___ Text to read

Even people who don’t drink wine like a little sparkle on a holiday. Bubbles feel celebratory and festive and are perfect for a big holiday like Thanksgiving. There are so many delicious bubbles to choose from, from champagne to cava to prosecco to Lambrusco, and the possibilities are immense. And contrary to popular opinion, sparkling wines needn’t be expensive to be good. There are plenty of absolutely delicious sparkling wines for less than $30.

When looking for a bottle to pair with dinner, light and fruity options are the best for rich Thanksgiving dishes. We love a sparkling rosé. The acidic notes will balance and complement the heavier, savory dishes of the day. Extremely dry or Brut bottles won’t balance the richness quite as well.

Wine and decanter
Geoff Parsons/Flickr

Store and decant properly

Too often, little or no care is put into serving wine apart from pulling it from some pantry shelf and rifling through the crowded junk drawer for a corkscrew. It doesn’t take a lot of extra planning or effort to serve wine the right way, and the tiny extra efforts of decanting and/or chilling properly will pay off in big ways.

Storing wine

To store wine properly, there’s no need for a fancy wine cellar, but be careful not to place your bottles next to a hot oven or outside in the sun. Try to hold all bottles at or around 55 degrees in a dark place like a pantry or cupboard.

______
___ Dataset records

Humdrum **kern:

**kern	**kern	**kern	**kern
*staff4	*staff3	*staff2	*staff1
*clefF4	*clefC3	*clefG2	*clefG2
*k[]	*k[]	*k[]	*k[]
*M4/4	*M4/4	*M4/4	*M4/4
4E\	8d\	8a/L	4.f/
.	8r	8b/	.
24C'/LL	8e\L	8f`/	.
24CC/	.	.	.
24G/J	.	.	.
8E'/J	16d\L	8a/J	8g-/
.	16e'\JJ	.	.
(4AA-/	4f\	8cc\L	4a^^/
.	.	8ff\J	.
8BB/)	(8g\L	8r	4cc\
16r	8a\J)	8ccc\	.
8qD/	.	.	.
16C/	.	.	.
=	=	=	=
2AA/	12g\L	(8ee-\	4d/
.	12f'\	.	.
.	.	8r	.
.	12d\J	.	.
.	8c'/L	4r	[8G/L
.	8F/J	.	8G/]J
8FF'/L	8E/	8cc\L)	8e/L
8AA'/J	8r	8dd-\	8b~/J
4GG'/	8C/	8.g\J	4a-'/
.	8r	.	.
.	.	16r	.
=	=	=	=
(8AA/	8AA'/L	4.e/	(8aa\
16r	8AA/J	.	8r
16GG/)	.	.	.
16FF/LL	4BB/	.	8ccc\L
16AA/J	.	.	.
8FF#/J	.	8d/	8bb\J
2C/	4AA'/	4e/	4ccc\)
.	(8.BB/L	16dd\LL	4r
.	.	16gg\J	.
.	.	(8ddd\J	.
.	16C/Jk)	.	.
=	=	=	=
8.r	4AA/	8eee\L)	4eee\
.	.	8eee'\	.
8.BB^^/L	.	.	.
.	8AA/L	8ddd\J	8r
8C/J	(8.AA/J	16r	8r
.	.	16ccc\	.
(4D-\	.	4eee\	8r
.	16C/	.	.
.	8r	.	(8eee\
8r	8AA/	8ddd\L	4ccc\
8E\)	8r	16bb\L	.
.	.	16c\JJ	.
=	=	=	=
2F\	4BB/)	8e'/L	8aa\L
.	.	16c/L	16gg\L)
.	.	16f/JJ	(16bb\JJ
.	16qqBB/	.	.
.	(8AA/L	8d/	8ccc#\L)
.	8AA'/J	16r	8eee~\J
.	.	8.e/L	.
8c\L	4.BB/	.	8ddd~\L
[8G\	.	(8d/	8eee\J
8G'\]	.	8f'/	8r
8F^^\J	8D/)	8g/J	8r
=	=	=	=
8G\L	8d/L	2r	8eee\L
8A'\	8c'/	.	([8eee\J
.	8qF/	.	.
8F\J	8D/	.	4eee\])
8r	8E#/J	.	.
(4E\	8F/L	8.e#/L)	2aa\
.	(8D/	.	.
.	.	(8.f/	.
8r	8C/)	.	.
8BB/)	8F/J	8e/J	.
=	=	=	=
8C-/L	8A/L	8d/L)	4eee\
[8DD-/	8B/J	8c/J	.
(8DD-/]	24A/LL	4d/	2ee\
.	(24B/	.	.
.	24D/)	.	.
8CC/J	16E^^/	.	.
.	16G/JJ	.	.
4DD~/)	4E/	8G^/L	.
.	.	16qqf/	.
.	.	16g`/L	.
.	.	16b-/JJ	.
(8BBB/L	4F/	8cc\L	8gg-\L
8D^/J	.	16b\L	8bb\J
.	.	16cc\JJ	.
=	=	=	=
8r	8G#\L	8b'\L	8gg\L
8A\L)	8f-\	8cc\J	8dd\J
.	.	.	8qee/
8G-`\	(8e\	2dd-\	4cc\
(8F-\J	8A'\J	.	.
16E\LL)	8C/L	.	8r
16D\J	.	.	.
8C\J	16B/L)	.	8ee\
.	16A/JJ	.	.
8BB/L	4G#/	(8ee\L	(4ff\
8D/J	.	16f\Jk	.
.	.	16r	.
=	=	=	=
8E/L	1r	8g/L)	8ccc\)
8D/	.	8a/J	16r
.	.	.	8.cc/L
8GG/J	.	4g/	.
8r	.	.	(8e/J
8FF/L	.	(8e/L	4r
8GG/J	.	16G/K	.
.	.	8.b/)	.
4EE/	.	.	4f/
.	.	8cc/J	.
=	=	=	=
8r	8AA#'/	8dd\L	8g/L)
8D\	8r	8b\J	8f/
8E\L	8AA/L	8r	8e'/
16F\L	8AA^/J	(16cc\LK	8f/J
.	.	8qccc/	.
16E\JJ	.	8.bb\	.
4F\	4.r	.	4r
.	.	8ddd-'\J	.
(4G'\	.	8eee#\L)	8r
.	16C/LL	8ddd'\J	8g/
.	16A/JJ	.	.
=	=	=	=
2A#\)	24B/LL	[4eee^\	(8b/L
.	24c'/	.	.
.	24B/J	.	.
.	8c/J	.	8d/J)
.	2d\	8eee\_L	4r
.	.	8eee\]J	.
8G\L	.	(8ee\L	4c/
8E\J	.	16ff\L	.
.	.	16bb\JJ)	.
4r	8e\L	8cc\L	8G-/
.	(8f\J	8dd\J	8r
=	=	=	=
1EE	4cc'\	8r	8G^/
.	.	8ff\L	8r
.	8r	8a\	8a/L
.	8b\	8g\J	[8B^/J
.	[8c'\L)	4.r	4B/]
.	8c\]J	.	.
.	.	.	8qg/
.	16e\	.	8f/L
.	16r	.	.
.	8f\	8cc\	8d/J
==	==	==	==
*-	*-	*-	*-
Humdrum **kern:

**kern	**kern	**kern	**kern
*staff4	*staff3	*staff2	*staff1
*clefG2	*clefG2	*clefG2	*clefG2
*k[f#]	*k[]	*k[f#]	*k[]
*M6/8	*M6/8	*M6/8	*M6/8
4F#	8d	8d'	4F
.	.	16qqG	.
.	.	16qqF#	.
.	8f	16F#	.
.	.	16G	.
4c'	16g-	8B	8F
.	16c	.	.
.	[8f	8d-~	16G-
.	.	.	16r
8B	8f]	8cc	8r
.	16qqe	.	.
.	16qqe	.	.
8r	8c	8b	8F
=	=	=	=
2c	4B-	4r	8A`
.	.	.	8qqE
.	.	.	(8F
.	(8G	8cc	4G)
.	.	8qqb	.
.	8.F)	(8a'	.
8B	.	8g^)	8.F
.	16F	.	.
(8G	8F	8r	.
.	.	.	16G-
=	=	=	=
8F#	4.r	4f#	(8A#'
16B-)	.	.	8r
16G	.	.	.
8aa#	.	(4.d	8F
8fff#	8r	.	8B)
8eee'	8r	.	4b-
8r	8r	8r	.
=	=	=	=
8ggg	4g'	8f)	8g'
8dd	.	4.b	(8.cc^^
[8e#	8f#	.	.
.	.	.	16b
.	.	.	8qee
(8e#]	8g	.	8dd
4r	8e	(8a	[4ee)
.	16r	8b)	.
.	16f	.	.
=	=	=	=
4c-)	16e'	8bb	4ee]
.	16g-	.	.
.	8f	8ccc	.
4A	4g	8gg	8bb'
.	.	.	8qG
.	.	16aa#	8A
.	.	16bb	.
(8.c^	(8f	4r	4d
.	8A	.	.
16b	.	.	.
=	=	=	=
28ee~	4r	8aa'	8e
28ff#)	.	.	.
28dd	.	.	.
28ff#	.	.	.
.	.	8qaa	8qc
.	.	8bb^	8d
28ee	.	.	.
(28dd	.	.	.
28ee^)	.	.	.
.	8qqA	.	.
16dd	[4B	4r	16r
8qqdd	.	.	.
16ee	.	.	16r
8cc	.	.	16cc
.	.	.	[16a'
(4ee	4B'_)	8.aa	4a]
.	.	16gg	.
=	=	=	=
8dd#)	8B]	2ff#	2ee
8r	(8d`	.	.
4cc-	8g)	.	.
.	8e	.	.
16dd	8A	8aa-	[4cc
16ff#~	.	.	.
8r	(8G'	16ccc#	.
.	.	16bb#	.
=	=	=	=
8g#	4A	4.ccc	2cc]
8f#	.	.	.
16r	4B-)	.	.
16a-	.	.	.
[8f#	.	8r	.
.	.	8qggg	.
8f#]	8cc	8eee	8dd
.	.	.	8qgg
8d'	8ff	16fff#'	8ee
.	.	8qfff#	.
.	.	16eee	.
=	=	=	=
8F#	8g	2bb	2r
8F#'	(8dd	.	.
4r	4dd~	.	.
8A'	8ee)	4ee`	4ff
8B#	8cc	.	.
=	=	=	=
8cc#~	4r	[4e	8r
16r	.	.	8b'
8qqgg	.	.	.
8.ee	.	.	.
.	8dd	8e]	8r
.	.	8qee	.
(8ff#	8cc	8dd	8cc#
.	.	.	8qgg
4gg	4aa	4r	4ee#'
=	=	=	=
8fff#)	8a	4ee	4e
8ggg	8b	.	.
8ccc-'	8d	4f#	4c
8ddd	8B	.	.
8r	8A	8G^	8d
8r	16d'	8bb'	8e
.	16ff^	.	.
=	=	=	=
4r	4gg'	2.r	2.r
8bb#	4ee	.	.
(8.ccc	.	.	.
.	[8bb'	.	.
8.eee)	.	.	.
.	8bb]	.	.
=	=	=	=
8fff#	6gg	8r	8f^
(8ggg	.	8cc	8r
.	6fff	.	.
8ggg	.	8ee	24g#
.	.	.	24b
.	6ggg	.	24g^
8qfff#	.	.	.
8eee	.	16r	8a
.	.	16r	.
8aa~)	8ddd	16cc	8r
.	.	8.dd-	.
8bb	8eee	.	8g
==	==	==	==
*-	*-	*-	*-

______

** Task details **
From the holiday wine text, list the kinds of sparkling wine named in the sentence that begins "There are so many delicious bubbles to choose from."

** Correct response **
champagne, cava, prosecco, Lambrusco